WORK REQUIRED >>
Everything from the line with "right eye: (383, 219)" to the end of the material is to be retyped exactly, both ends included, and nothing else.

RECORDS TO PROCESS >>
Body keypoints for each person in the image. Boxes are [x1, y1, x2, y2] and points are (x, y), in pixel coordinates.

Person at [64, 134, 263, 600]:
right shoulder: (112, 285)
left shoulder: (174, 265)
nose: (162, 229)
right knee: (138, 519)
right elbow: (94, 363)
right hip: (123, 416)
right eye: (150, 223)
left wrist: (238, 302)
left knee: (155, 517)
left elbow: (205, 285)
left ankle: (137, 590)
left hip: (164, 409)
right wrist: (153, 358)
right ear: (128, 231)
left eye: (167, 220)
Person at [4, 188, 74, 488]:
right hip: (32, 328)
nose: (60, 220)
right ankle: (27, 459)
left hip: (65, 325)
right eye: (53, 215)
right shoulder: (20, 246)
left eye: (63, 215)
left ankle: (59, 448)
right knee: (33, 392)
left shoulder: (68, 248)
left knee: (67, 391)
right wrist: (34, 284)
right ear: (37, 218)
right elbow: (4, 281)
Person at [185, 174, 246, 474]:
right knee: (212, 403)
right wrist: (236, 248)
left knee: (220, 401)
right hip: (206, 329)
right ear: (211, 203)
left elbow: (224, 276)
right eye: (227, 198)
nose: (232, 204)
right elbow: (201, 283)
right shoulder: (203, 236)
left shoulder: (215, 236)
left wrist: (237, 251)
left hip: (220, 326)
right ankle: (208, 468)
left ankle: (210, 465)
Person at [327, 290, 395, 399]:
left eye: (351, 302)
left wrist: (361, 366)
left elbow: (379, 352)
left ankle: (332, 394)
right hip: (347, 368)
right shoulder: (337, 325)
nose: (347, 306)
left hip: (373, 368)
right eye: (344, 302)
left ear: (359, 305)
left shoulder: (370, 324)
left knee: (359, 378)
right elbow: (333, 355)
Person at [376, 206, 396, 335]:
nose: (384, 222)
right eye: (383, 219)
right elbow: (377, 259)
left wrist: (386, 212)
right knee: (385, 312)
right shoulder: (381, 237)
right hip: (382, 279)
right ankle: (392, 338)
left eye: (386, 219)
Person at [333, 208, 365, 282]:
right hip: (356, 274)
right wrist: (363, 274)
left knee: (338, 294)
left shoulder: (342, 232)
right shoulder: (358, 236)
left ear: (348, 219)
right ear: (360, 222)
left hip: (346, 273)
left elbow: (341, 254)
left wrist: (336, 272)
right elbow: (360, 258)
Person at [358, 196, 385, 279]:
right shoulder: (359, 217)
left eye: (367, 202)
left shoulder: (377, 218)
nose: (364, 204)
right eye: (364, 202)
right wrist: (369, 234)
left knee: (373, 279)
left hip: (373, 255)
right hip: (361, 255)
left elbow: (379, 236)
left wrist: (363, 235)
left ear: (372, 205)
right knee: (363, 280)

ANSWER SECTION >>
right eye: (383, 219)
right elbow: (377, 259)
left wrist: (386, 212)
right knee: (385, 312)
right shoulder: (381, 237)
right hip: (382, 279)
right ankle: (392, 338)
left eye: (386, 219)
Person at [333, 208, 365, 282]:
right hip: (356, 274)
right wrist: (363, 274)
left knee: (338, 294)
left shoulder: (342, 232)
right shoulder: (358, 236)
left ear: (348, 219)
right ear: (360, 222)
left hip: (346, 273)
left elbow: (341, 254)
left wrist: (336, 272)
right elbow: (360, 258)
Person at [358, 196, 385, 279]:
right shoulder: (359, 217)
left eye: (367, 202)
left shoulder: (377, 218)
nose: (364, 204)
right eye: (364, 202)
right wrist: (369, 234)
left knee: (373, 279)
left hip: (373, 255)
right hip: (361, 255)
left elbow: (379, 236)
left wrist: (363, 235)
left ear: (372, 205)
right knee: (363, 280)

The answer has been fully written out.